Published on: March 22, 2018

Evaluating genome-scale approaches to eukaryotic DNA replication.

David M Gilbert1

  • 1Department of Biological Science, Florida State University, Tallahassee, 32306, USA. gilbert@bio.fsu.edu

Nature Reviews. Genetics
|September 3, 2010
PubMed
Summary
This summary is machine-generated.

Understanding eukaryotic DNA replication origins is challenging.
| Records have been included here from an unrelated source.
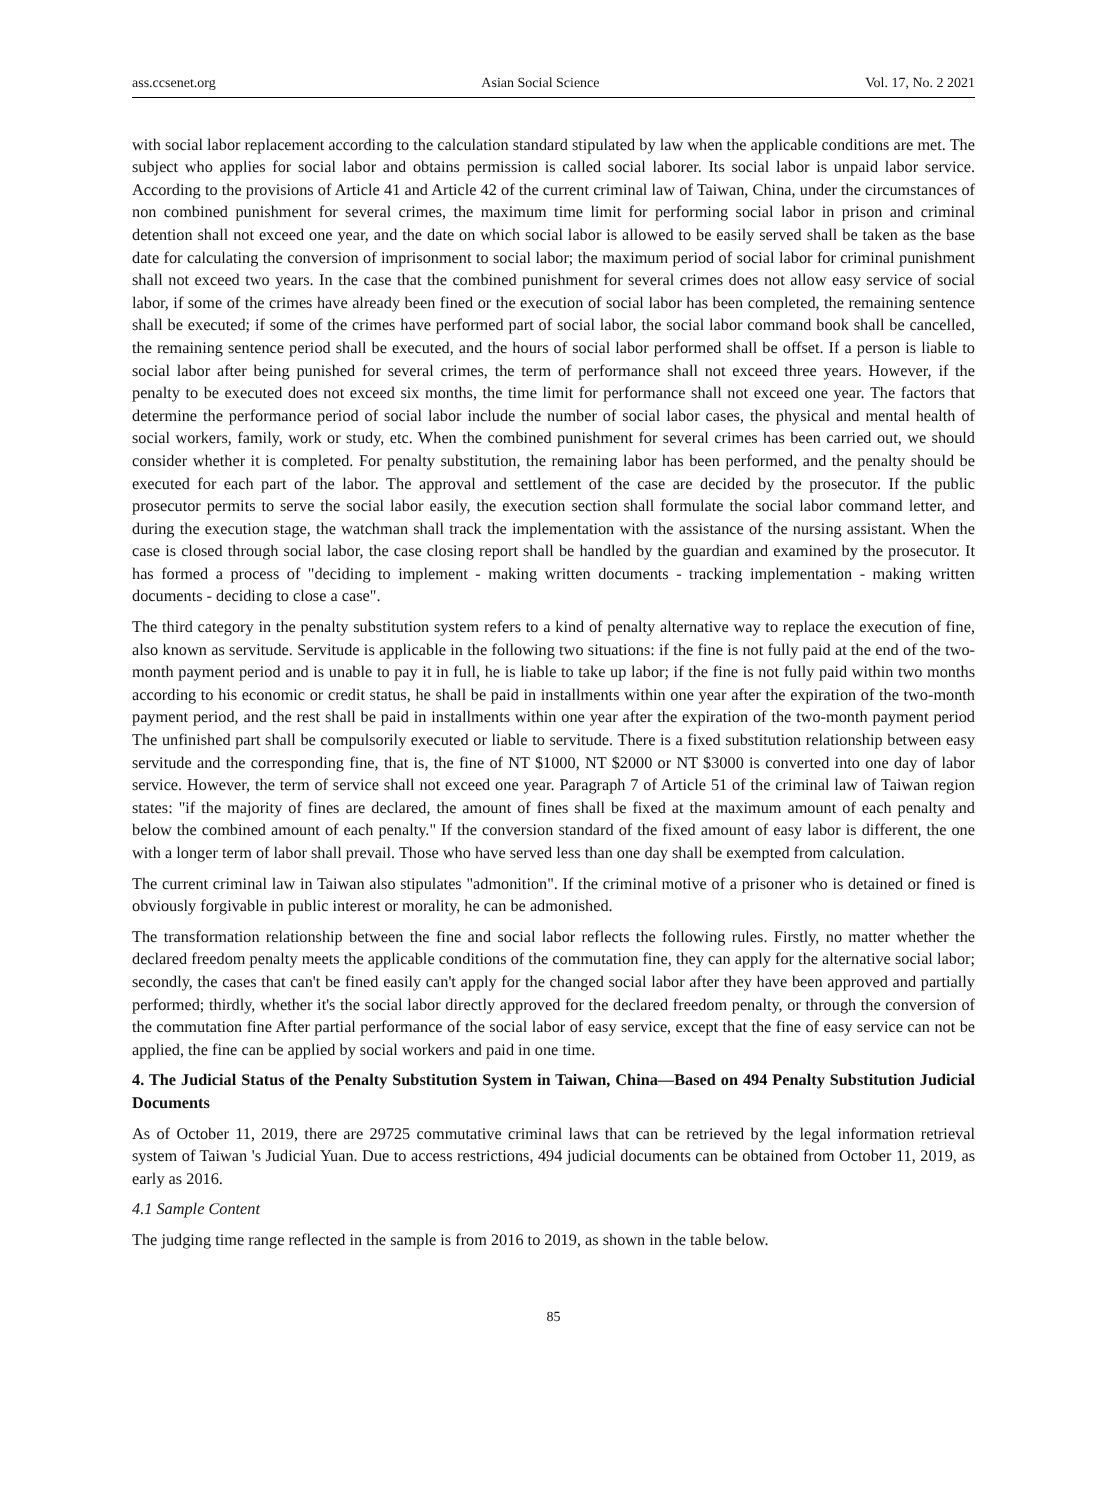ass.ccsenet.org Asian Social Science Vol. 17, No. 2 2021
with social labor replacement according to the calculation standard stipulated by law when the applicable conditions are met. The subject who applies for social labor and obtains permission is called social laborer. Its social labor is unpaid labor service. According to the provisions of Article 41 and Article 42 of the current criminal law of Taiwan, China, under the circumstances of non combined punishment for several crimes, the maximum time limit for performing social labor in prison and criminal detention shall not exceed one year, and the date on which social labor is allowed to be easily served shall be taken as the base date for calculating the conversion of imprisonment to social labor; the maximum period of social labor for criminal punishment shall not exceed two years. In the case that the combined punishment for several crimes does not allow easy service of social labor, if some of the crimes have already been fined or the execution of social labor has been completed, the remaining sentence shall be executed; if some of the crimes have performed part of social labor, the social labor command book shall be cancelled, the remaining sentence period shall be executed, and the hours of social labor performed shall be offset. If a person is liable to social labor after being punished for several crimes, the term of performance shall not exceed three years. However, if the penalty to be executed does not exceed six months, the time limit for performance shall not exceed one year. The factors that determine the performance period of social labor include the number of social labor cases, the physical and mental health of social workers, family, work or study, etc. When the combined punishment for several crimes has been carried out, we should consider whether it is completed. For penalty substitution, the remaining labor has been performed, and the penalty should be executed for each part of the labor. The approval and settlement of the case are decided by the prosecutor. If the public prosecutor permits to serve the social labor easily, the execution section shall formulate the social labor command letter, and during the execution stage, the watchman shall track the implementation with the assistance of the nursing assistant. When the case is closed through social labor, the case closing report shall be handled by the guardian and examined by the prosecutor. It has formed a process of "deciding to implement - making written documents - tracking implementation - making written documents - deciding to close a case".
The third category in the penalty substitution system refers to a kind of penalty alternative way to replace the execution of fine, also known as servitude. Servitude is applicable in the following two situations: if the fine is not fully paid at the end of the two-month payment period and is unable to pay it in full, he is liable to take up labor; if the fine is not fully paid within two months according to his economic or credit status, he shall be paid in installments within one year after the expiration of the two-month payment period, and the rest shall be paid in installments within one year after the expiration of the two-month payment period The unfinished part shall be compulsorily executed or liable to servitude. There is a fixed substitution relationship between easy servitude and the corresponding fine, that is, the fine of NT $1000, NT $2000 or NT $3000 is converted into one day of labor service. However, the term of service shall not exceed one year. Paragraph 7 of Article 51 of the criminal law of Taiwan region states: "if the majority of fines are declared, the amount of fines shall be fixed at the maximum amount of each penalty and below the combined amount of each penalty." If the conversion standard of the fixed amount of easy labor is different, the one with a longer term of labor shall prevail. Those who have served less than one day shall be exempted from calculation.
The current criminal law in Taiwan also stipulates "admonition". If the criminal motive of a prisoner who is detained or fined is obviously forgivable in public interest or morality, he can be admonished.
The transformation relationship between the fine and social labor reflects the following rules. Firstly, no matter whether the declared freedom penalty meets the applicable conditions of the commutation fine, they can apply for the alternative social labor; secondly, the cases that can't be fined easily can't apply for the changed social labor after they have been approved and partially performed; thirdly, whether it's the social labor directly approved for the declared freedom penalty, or through the conversion of the commutation fine After partial performance of the social labor of easy service, except that the fine of easy service can not be applied, the fine can be applied by social workers and paid in one time.
4. The Judicial Status of the Penalty Substitution System in Taiwan, China—Based on 494 Penalty Substitution Judicial Documents
As of October 11, 2019, there are 29725 commutative criminal laws that can be retrieved by the legal information retrieval system of Taiwan 's Judicial Yuan. Due to access restrictions, 494 judicial documents can be obtained from October 11, 2019, as early as 2016.
4.1 Sample Content
The judging time range reflected in the sample is from 2016 to 2019, as shown in the table below.
85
Genome-scale methods are advancing our knowledge of replication timing and initiation sites across eukaryotes, despite data gaps in multicellular organisms.

More Related Videos

Strand-Specific Analysis of Proteins at Replicating DNA Strands by Enrichment and Sequencing of Protein-Associated Nascent DNA Method
08:53

Strand-Specific Analysis of Proteins at Replicating DNA Strands by Enrichment and Sequencing of Protein-Associated Nascent DNA Method

Published on: May 2, 2025

Genome-wide Determination of Mammalian Replication Timing by DNA Content Measurement
08:06

Genome-wide Determination of Mammalian Replication Timing by DNA Content Measurement

Published on: January 19, 2017

Related Experiment Videos

Last Updated: Jun 9, 2026

G2-seq: A High Throughput Sequencing-based Technique for Identifying Late Replicating Regions of the Genome
06:40

G2-seq: A High Throughput Sequencing-based Technique for Identifying Late Replicating Regions of the Genome

Published on: March 22, 2018

Strand-Specific Analysis of Proteins at Replicating DNA Strands by Enrichment and Sequencing of Protein-Associated Nascent DNA Method
08:53

Strand-Specific Analysis of Proteins at Replicating DNA Strands by Enrichment and Sequencing of Protein-Associated Nascent DNA Method

Published on: May 2, 2025

Genome-wide Determination of Mammalian Replication Timing by DNA Content Measurement
08:06

Genome-wide Determination of Mammalian Replication Timing by DNA Content Measurement

Published on: January 19, 2017

Area of Science:

  • Molecular Biology
  • Genomics
  • Cell Biology

Background:

  • The precise mechanisms governing eukaryotic DNA replication initiation remain largely unknown.
  • While replication origin identification is established in yeasts, data for multicellular organisms are limited.
  • Replication timing evaluation methods have yielded extensive data across eukaryotic systems.

Purpose of the Study:

  • To review genome-scale methodologies for analyzing eukaryotic DNA replication.
  • To discuss the types of research questions addressable by these methods.
  • To highlight technical challenges in fully characterizing eukaryotic replication origins.

Main Methods:

  • Genome-scale methods for DNA replication analysis.
  • Techniques for identifying replication origins and associated proteins.
  • Protocols for evaluating replication timing across the genome.

Main Results:

  • Genome-scale approaches offer powerful tools for studying DNA replication.
  • Replication timing data is widely available for many eukaryotic systems.
  • Significant challenges persist in comprehensively identifying and understanding replication origins.

Conclusions:

  • Genome-scale methods are crucial for dissecting eukaryotic DNA replication.
  • Further methodological development is needed to overcome current limitations.
  • A complete understanding of eukaryotic replication origins requires integrated approaches.